É importante lembrar que a consulta à comunidade não pode, nem deve, substituir o processo de decisão dos representantes públicos eleitos. Ponto central da democracia representativa é a idéia de que o poder para tomar decisões é ligado a um processo previsto e finalmente testado pela opinião pública nas eleições (CARSON; GELBER, 2001).

“Entretanto, a consulta à comunidade pode auxiliar os eleitos a entender e incorporar as referências e conceitos públicos nos processos de decisão. O processo de consulta não substitui o processo democrático das eleições, mas é parte integrante dele” (RENN, 1993, p. 199-200).

Para que a consulta seja eficiente, Carson e Gelber (2001) relacionam 10 princípios que devem ser seguidos:

• Hora oportuna: a participação não pode ocorrer tardiamente em relação à questão, tornando-se simbólica ou, meramente, confirmando decisões já tomadas. Ela deve ocorrer quando os cidadãos têm a chance de influenciar o resultado.

• Inclusão: os participantes devem ser selecionados de maneira que não permita a manipulação e devem incluir amostra representativa da população, tanto indivíduos como grupos. Um processo de seleção aleatória é a melhor forma de se conseguir isso.

• Foco comunitário: pergunte aos participantes o que eles consideram apropriado no papel de cidadão e não o que eles querem pessoalmente ou qual seu interesse próprio.

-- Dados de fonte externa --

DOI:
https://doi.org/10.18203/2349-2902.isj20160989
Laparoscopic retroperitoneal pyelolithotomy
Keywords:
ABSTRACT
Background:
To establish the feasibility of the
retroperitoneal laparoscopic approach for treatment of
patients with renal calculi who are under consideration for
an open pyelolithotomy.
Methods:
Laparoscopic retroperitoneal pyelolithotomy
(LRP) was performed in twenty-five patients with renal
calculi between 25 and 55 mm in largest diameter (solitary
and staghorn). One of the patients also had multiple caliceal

• Caráter interativo e deliberativo: evite reduzir as questões ao simples “isso ou aquilo”. Permita e incentive considerações, assim as pessoas se sentirão engajadas.

• Efetividade: embora a tomada de decisão possa se esforçar por obter consenso, o resultado não precisa ter concordância completa. Deixe claro como as decisões serão tomadas. Esteja certo que todos os participantes entenderam o impacto de seu envolvimente e tenham tempo de se informar sobre o assunto.

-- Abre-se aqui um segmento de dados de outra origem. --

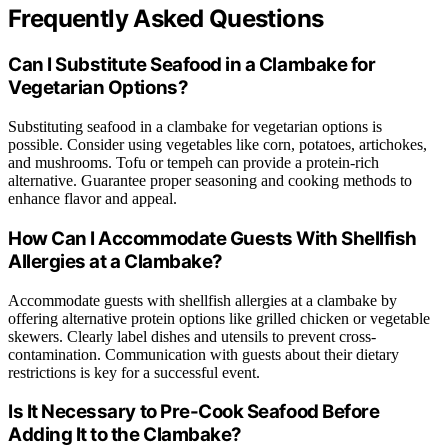
Frequently Asked Questions
Can I Substitute Seafood in a Clambake for
Vegetarian Options?
Substituting seafood in a clambake for vegetarian options is
possible. Consider using vegetables like corn, potatoes, artichokes,
and mushrooms. Tofu or tempeh can provide a protein-rich
alternative. Guarantee proper seasoning and cooking methods to
enhance flavor and appeal.
How Can I Accommodate Guests With Shellfish
Allergies at a Clambake?
Accommodate guests with shellfish allergies at a clambake by
offering alternative protein options like grilled chicken or vegetable
skewers. Clearly label dishes and utensils to prevent cross-
contamination. Communication with guests about their dietary
restrictions is key for a successful event.
Is It Necessary to Pre-Cook Seafood Before
Adding It to the Clambake?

• Valorização: é importante que haja possibilidade de alguma recomendação que saia da consulta seja adotada. Se não for, deve haver uma explicação pública. Acreditar no processo é importante para ambos os lados - os detentores do poder e os participantes. • Facilidade: é importante que todos os participantes controlem os planos e os conteúdos

para que dê mais credibilidade ao processo. Um facilitador independente, de visão geral e flexível, despido de interesse, é essencial para garantir isso.

• Aberto, justo e objeto de avaliação: o método de consulta deve ser apropriado ao grupo- alvo. Os critérios para avaliação do processo devem ser feitos com antecedência e incluir fatores além da adoção das recomendações. O retorno à comunidade é essencial.

• Custo eficaz: é difícil mensurar a satisfação da comunidade ou poupar litígios que podem surgir na falta da consulta. Algumas questões requererão ampla consulta, outras, mais objetivas. Os custos variarão e se adaptarão, mas o processo selecionado deve ter recurso suficiente, ser apropriadamente 'remunerado'.

• Flexibilidade: existe uma variedade de mecanismos de consulta. Escolha um que melhor favoreça as circunstâncias e teste-os todo o tempo. As diferentes comunidades e as diferentes questões irão produzir melhores respostas com formas diferentes de consulta. Junte métodos de pesquisa qualitativos e quantitativos.